The Other Side / Tangerine

  • This is a past program

Part of the UCLA Film & Television Archive’s American Neorealism, Part Two: 1984-2020 screening series. Register at cinema.ucla.edu to attend this in-theater screening.

In person: filmmaker Roberto Minervini

The Other Side

Roberto Minervini continues his exploration of American life with this terrifying glimpse into the frustrated dreams that in so many ways, fueled the storming of the capital on January 6, 2021. Filmed in Louisiana, the film alternates between a too-close-for-comfort chronicle of the lives of real life drug addicts Mark Kelley and Lisa Allen, and shocking vérité footage of the far-right militias on their periphery. Although the two stories don’t quite overlap, their unspoken connection is the driving force of the film: a path from disenfranchised personal lives to a divided nation barely hanging onto its soul. One leaves with a portrait of 2015 America as a fuel-drenched car wreck, waiting to be lit just a few years later.
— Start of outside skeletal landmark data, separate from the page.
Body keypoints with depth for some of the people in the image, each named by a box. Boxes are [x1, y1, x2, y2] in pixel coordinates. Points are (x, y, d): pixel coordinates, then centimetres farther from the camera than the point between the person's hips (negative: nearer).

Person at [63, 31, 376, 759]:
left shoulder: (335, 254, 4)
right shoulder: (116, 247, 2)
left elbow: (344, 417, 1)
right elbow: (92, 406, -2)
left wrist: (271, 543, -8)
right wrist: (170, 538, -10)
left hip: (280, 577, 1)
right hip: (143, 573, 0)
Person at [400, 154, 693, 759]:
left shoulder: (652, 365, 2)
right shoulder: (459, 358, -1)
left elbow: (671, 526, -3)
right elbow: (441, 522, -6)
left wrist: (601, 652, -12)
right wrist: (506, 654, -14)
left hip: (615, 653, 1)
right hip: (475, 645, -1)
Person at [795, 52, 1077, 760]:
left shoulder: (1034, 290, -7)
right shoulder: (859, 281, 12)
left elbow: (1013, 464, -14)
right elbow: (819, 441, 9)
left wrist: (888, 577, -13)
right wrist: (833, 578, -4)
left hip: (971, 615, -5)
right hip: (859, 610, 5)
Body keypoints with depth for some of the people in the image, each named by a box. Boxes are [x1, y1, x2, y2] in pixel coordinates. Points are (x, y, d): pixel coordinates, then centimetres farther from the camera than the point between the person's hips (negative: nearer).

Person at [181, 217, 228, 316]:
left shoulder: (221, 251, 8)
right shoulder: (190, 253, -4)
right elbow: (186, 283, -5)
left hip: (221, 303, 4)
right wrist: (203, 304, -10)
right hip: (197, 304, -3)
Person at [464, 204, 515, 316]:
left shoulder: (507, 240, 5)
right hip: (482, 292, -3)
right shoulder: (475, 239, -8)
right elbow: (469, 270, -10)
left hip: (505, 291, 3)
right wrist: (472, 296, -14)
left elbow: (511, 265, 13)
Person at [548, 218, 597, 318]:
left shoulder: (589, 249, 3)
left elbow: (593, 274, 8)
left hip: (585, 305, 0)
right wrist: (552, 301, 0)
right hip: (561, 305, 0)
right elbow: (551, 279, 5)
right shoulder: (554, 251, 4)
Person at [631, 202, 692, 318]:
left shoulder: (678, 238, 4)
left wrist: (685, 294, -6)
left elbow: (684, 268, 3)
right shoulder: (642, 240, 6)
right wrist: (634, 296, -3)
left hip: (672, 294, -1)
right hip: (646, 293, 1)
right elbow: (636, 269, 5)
(2015, dir. Roberto Minervini, DCP, color, 92 min.)

Tangerine

Sean Baker’s Tangerine brilliantly captures the milieu of the transgender sex workers whose lives revolve around the Hollywood streets near the legendary (now defunct) Donut Time shop at Highland and Santa Monica Boulevard. Kitana Kiki Rodriguez plays Sin-Dee Rella, a just-released parolee on the hunt for her loser pimp boyfriend, who she learns has been cheating on her. Her friend Alexandra (Mya Taylor) tries to bring her drug-infused high octane energy down to 110. Along the way we get an up-close look at their lives in both desperation and dignity. Famously shot on three iPhones, this is the movie that brought no-budget filmmaking into the present cultural moment.